[Start of section]

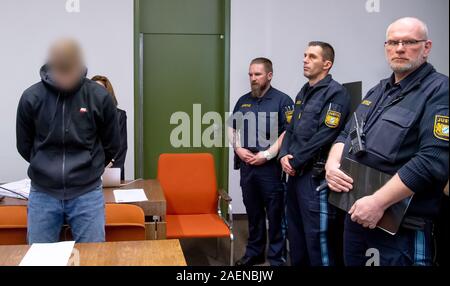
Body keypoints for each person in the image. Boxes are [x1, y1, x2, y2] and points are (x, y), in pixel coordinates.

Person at [325, 17, 449, 266]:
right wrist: (331, 165)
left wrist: (378, 202)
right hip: (356, 213)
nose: (400, 48)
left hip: (400, 226)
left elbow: (433, 160)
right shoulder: (377, 91)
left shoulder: (439, 90)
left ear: (426, 47)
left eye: (409, 42)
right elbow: (345, 134)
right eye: (393, 42)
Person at [16, 39, 120, 244]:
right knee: (40, 259)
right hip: (43, 192)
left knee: (93, 259)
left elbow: (111, 144)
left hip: (87, 193)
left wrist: (90, 166)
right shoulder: (31, 97)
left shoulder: (98, 97)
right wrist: (44, 166)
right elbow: (24, 145)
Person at [279, 42, 351, 266]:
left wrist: (296, 159)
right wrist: (283, 154)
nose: (305, 60)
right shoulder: (303, 91)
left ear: (326, 64)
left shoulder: (336, 93)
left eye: (312, 56)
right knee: (296, 233)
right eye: (304, 55)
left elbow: (326, 135)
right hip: (295, 175)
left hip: (314, 177)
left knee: (317, 239)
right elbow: (290, 129)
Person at [228, 58, 294, 266]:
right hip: (247, 167)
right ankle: (254, 253)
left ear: (269, 75)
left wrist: (267, 155)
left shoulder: (283, 101)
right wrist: (238, 148)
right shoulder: (243, 100)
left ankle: (276, 257)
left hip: (270, 169)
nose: (253, 78)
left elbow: (288, 131)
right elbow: (231, 127)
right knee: (253, 212)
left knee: (275, 215)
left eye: (257, 74)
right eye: (250, 74)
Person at [92, 75, 128, 180]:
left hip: (111, 170)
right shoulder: (82, 115)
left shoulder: (119, 115)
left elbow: (121, 147)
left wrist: (108, 164)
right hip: (88, 174)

[End of section]

_EXERCISE REQUIREMENTS_
Leave the pictures out. Otherwise, output the listing above exactly.

_TASK RESULT_
Body keypoints for each person in the image. Boxes are [x1, y1, x2, y2] and points are (x, y), in pixel coordinates.

Person at [325, 17, 449, 266]:
right wrist: (331, 165)
left wrist: (378, 202)
right hip: (356, 213)
nose: (400, 48)
left hip: (400, 226)
left elbow: (433, 160)
right shoulder: (377, 91)
left shoulder: (439, 90)
left ear: (426, 47)
left eye: (409, 42)
right elbow: (345, 134)
right eye: (393, 42)
Person at [16, 39, 120, 244]:
right knee: (40, 259)
right hip: (43, 192)
left knee: (93, 259)
left elbow: (111, 144)
left hip: (87, 193)
left wrist: (90, 166)
right shoulder: (31, 97)
left shoulder: (98, 97)
right wrist: (44, 166)
right elbow: (24, 145)
Person at [279, 42, 351, 266]:
left wrist: (296, 159)
right wrist: (283, 154)
nose: (305, 60)
right shoulder: (303, 91)
left ear: (326, 64)
left shoulder: (336, 93)
left eye: (312, 56)
right knee: (296, 233)
right eye: (304, 55)
left elbow: (326, 135)
right hip: (295, 175)
left hip: (314, 177)
left knee: (317, 239)
right elbow: (290, 129)
Person at [228, 58, 294, 266]:
right hip: (247, 167)
right ankle: (254, 253)
left ear: (269, 75)
left wrist: (267, 155)
left shoulder: (283, 101)
right wrist: (238, 148)
right shoulder: (243, 100)
left ankle: (276, 257)
left hip: (270, 169)
nose: (253, 78)
left elbow: (288, 131)
right elbow: (231, 127)
right knee: (253, 212)
left knee: (275, 215)
left eye: (257, 74)
right eye: (250, 74)
Person at [92, 75, 128, 180]:
left hip: (111, 170)
right shoulder: (82, 115)
left shoulder: (119, 115)
left elbow: (121, 147)
left wrist: (108, 164)
right hip: (88, 174)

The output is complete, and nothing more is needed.